* **Work item**
Extract each line of the records that contains the string "analysis", treating uppercase and lowercase letters as distinct.
━━━━━━━━
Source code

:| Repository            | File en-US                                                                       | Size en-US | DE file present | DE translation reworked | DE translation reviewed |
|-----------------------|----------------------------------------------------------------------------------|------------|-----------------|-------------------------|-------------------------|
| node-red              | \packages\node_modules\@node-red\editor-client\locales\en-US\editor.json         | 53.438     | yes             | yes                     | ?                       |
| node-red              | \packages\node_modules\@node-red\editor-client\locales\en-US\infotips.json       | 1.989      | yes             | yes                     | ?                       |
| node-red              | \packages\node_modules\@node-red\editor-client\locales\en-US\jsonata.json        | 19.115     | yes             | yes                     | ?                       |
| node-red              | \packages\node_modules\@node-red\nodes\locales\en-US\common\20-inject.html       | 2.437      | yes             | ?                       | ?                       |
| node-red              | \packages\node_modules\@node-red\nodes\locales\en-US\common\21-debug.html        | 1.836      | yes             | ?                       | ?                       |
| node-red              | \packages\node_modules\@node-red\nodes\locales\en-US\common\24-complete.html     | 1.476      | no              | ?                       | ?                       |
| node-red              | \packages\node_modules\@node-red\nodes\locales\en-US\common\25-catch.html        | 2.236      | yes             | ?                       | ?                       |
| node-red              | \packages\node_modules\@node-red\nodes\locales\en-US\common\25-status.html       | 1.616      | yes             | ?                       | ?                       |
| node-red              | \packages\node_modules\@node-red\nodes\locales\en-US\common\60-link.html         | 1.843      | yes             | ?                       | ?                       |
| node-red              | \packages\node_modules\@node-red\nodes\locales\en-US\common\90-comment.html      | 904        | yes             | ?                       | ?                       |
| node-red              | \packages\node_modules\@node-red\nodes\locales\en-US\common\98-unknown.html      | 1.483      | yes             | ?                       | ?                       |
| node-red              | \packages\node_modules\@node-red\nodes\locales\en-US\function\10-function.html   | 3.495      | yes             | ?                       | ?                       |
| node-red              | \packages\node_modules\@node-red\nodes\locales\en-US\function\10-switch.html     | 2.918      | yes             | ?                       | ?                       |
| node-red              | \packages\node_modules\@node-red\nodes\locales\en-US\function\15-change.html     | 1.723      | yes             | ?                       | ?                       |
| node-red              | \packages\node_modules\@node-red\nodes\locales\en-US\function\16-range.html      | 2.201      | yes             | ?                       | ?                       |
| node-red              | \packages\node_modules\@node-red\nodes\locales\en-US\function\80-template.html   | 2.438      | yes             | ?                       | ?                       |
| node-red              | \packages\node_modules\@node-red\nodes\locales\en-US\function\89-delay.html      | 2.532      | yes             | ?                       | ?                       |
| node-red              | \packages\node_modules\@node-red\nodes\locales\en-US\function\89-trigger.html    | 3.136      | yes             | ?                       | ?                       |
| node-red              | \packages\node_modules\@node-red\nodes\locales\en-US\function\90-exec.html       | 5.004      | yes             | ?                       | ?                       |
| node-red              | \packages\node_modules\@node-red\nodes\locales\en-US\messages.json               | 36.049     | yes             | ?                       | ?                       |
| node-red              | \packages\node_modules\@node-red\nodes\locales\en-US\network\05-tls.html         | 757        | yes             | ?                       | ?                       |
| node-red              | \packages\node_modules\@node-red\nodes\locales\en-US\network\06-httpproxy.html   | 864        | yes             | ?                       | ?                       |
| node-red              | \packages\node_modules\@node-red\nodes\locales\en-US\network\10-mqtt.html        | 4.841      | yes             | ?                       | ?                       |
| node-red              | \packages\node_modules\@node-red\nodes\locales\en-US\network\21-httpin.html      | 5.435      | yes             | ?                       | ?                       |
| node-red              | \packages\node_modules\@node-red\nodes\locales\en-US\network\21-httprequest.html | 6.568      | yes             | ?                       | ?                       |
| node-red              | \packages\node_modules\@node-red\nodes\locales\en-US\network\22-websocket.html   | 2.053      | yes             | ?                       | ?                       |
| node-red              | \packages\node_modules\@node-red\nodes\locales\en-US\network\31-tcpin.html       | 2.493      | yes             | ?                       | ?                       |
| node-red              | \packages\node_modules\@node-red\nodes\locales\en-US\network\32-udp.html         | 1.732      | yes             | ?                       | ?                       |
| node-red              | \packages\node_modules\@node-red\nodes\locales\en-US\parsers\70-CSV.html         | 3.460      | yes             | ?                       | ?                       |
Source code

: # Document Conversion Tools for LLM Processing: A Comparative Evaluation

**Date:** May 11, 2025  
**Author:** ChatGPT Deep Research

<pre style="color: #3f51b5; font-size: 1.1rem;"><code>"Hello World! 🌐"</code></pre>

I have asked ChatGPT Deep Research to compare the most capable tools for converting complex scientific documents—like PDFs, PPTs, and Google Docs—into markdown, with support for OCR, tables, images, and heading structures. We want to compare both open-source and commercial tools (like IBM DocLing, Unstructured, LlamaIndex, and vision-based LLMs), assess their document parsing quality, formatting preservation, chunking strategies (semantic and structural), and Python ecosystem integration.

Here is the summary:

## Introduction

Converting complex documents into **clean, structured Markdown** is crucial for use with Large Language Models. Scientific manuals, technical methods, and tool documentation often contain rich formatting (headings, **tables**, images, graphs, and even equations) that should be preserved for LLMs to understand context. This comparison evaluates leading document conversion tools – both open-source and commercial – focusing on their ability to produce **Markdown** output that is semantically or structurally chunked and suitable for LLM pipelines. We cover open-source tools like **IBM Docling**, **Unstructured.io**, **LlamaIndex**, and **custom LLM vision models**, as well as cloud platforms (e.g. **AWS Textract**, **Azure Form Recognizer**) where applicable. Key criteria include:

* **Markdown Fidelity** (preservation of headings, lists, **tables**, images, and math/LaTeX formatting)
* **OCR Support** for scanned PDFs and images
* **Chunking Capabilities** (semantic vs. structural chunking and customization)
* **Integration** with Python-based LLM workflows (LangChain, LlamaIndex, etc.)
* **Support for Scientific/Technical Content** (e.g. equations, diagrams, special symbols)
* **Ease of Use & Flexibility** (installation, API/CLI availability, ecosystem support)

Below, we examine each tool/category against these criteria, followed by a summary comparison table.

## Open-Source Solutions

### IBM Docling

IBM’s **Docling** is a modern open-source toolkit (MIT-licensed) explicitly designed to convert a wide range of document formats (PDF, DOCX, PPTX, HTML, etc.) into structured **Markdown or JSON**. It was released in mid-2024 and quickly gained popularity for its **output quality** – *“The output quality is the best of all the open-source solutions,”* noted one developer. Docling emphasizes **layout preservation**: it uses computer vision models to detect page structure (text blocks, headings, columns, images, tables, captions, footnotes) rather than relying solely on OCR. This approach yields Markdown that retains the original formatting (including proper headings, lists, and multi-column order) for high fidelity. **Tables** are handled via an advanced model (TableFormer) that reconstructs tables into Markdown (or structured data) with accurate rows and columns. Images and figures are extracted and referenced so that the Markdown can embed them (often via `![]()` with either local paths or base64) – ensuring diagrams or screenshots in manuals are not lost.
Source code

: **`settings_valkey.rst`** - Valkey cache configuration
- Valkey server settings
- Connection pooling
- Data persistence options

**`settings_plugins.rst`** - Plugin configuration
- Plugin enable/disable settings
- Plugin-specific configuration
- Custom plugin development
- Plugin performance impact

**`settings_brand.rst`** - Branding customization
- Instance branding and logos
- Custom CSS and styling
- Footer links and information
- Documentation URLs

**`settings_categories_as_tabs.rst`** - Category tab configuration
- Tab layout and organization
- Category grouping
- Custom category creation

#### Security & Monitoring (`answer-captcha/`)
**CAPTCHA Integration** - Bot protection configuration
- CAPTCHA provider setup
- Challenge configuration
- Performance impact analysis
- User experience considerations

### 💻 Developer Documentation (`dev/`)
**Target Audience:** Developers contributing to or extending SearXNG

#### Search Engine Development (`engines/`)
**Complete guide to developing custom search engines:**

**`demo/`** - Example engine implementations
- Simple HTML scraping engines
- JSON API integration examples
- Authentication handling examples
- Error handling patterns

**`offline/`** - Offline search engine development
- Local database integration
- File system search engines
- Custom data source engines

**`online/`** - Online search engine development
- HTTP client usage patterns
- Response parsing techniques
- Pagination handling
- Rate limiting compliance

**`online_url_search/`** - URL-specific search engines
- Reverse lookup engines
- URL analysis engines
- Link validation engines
━━━━━━━━
* **Answer**
- Performance impact analysis
- URL analysis engines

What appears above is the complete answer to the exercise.